## Activity:
Every line in the data below has to be repeated exactly; no picture belongs in the result.

Saved entries:
====================
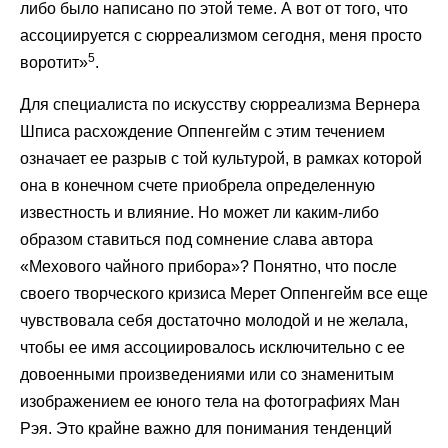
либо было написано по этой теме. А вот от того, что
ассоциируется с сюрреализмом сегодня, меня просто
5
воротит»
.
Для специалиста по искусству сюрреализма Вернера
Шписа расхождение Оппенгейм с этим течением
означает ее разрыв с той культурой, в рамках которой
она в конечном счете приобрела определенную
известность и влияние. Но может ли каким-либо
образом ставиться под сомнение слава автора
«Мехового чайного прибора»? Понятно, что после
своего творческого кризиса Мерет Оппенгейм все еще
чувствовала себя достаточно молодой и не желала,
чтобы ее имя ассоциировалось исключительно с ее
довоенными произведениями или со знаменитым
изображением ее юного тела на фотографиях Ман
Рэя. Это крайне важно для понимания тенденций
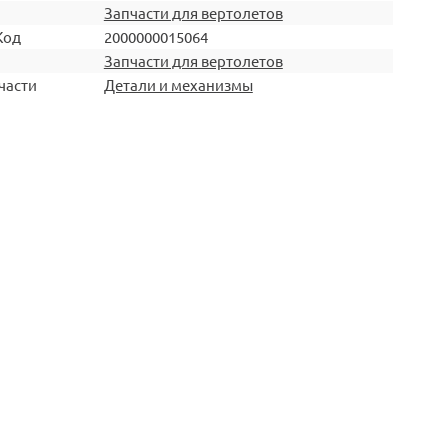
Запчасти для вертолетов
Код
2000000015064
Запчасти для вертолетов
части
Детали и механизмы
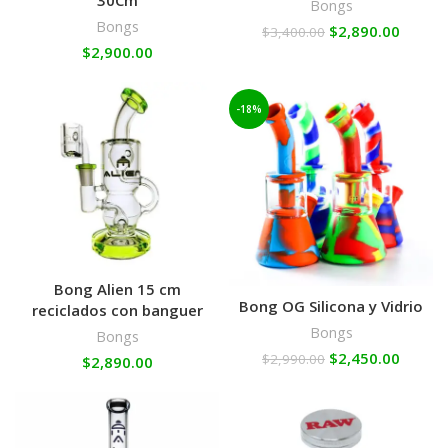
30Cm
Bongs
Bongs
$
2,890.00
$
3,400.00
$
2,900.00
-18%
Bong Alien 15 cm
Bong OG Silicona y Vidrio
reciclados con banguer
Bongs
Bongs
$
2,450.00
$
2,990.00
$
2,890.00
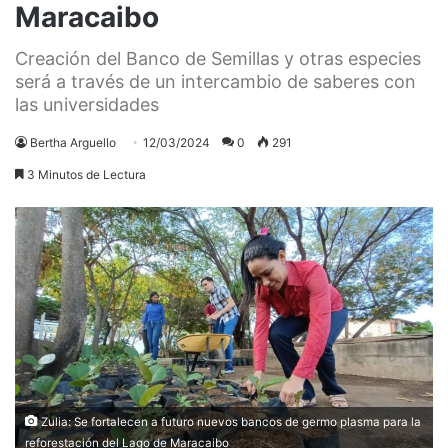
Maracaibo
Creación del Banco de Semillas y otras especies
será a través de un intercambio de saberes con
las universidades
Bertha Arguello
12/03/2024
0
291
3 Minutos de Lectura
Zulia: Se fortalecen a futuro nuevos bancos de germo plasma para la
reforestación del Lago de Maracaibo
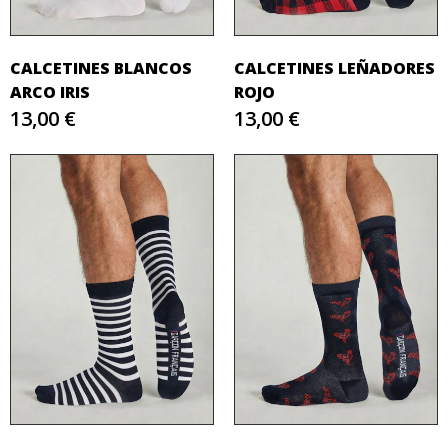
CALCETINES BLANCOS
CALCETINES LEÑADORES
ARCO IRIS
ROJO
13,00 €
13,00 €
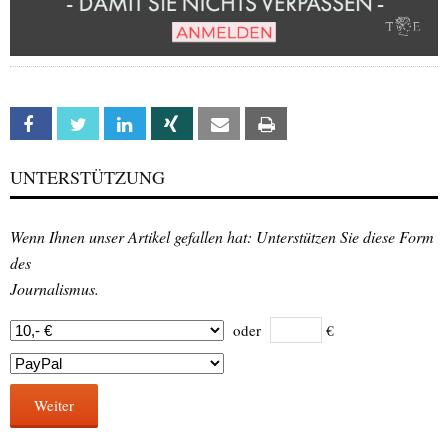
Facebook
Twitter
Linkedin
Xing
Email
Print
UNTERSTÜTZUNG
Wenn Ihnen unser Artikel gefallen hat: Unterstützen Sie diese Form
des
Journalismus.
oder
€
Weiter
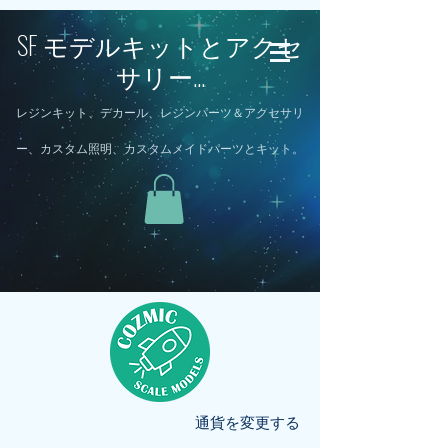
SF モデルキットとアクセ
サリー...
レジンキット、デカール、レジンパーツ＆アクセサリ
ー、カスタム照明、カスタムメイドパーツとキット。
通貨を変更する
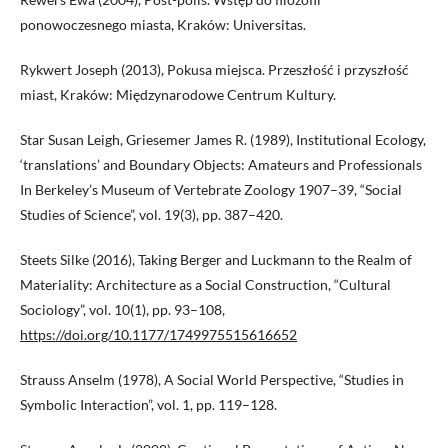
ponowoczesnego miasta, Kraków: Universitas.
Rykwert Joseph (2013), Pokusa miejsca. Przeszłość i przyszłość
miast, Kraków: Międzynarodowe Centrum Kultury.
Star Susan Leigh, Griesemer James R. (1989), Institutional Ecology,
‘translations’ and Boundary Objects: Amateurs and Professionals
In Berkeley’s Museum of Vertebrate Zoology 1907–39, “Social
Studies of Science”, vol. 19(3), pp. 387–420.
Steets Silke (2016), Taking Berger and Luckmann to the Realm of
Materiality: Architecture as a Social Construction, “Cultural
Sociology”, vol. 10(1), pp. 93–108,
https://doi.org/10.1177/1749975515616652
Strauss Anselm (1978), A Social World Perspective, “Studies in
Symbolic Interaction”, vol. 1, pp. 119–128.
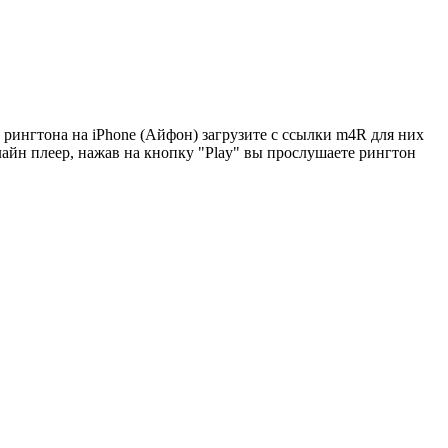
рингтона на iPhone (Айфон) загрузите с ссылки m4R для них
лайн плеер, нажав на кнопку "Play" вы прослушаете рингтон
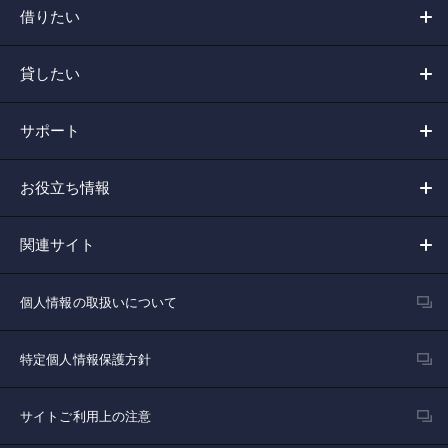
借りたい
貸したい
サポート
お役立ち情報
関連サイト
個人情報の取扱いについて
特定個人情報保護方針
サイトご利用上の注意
====================
## Response below:
либо было написано по этой теме. А вот от того, что
ассоциируется с сюрреализмом сегодня, меня просто
5
воротит»
.
Для специалиста по искусству сюрреализма Вернера
Шписа расхождение Оппенгейм с этим течением
означает ее разрыв с той культурой, в рамках которой
она в конечном счете приобрела определенную
известность и влияние. Но может ли каким-либо
образом ставиться под сомнение слава автора
«Мехового чайного прибора»? Понятно, что после
своего творческого кризиса Мерет Оппенгейм все еще
чувствовала себя достаточно молодой и не желала,
чтобы ее имя ассоциировалось исключительно с ее
довоенными произведениями или со знаменитым
изображением ее юного тела на фотографиях Ман
Рэя. Это крайне важно для понимания тенденций
Запчасти для вертолетов
Код
2000000015064
Запчасти для вертолетов
части
Детали и механизмы
30Cm
Bongs
Bongs
$
2,890.00
$
3,400.00
$
2,900.00
-18%
Bong Alien 15 cm
Bong OG Silicona y Vidrio
reciclados con banguer
Bongs
Bongs
$
2,450.00
$
2,990.00
$
2,890.00
Maracaibo
Creación del Banco de Semillas y otras especies
será a través de un intercambio de saberes con
las universidades
Bertha Arguello
12/03/2024
0
291
3 Minutos de Lectura
Zulia: Se fortalecen a futuro nuevos bancos de germo plasma para la
reforestación del Lago de Maracaibo
CALCETINES BLANCOS
CALCETINES LEÑADORES
ARCO IRIS
ROJO
13,00 €
13,00 €
Facebook
Twitter
Linkedin
Xing
Email
Print
UNTERSTÜTZUNG
Wenn Ihnen unser Artikel gefallen hat: Unterstützen Sie diese Form
des
Journalismus.
oder
€
Weiter
SF モデルキットとアクセ
サリー...
レジンキット、デカール、レジンパーツ＆アクセサリ
ー、カスタム照明、カスタムメイドパーツとキット。
通貨を変更する
ponowoczesnego miasta, Kraków: Universitas.
Rykwert Joseph (2013), Pokusa miejsca. Przeszłość i przyszłość
miast, Kraków: Międzynarodowe Centrum Kultury.
Star Susan Leigh, Griesemer James R. (1989), Institutional Ecology,
‘translations’ and Boundary Objects: Amateurs and Professionals
In Berkeley’s Museum of Vertebrate Zoology 1907–39, “Social
Studies of Science”, vol. 19(3), pp. 387–420.
Steets Silke (2016), Taking Berger and Luckmann to the Realm of
Materiality: Architecture as a Social Construction, “Cultural
Sociology”, vol. 10(1), pp. 93–108,
https://doi.org/10.1177/1749975515616652
Strauss Anselm (1978), A Social World Perspective, “Studies in
Symbolic Interaction”, vol. 1, pp. 119–128.
рингтона на iPhone (Айфон) загрузите с ссылки m4R для них
лайн плеер, нажав на кнопку "Play" вы прослушаете рингтон
借りたい
貸したい
サポート
お役立ち情報
関連サイト
個人情報の取扱いについて
特定個人情報保護方針
サイトご利用上の注意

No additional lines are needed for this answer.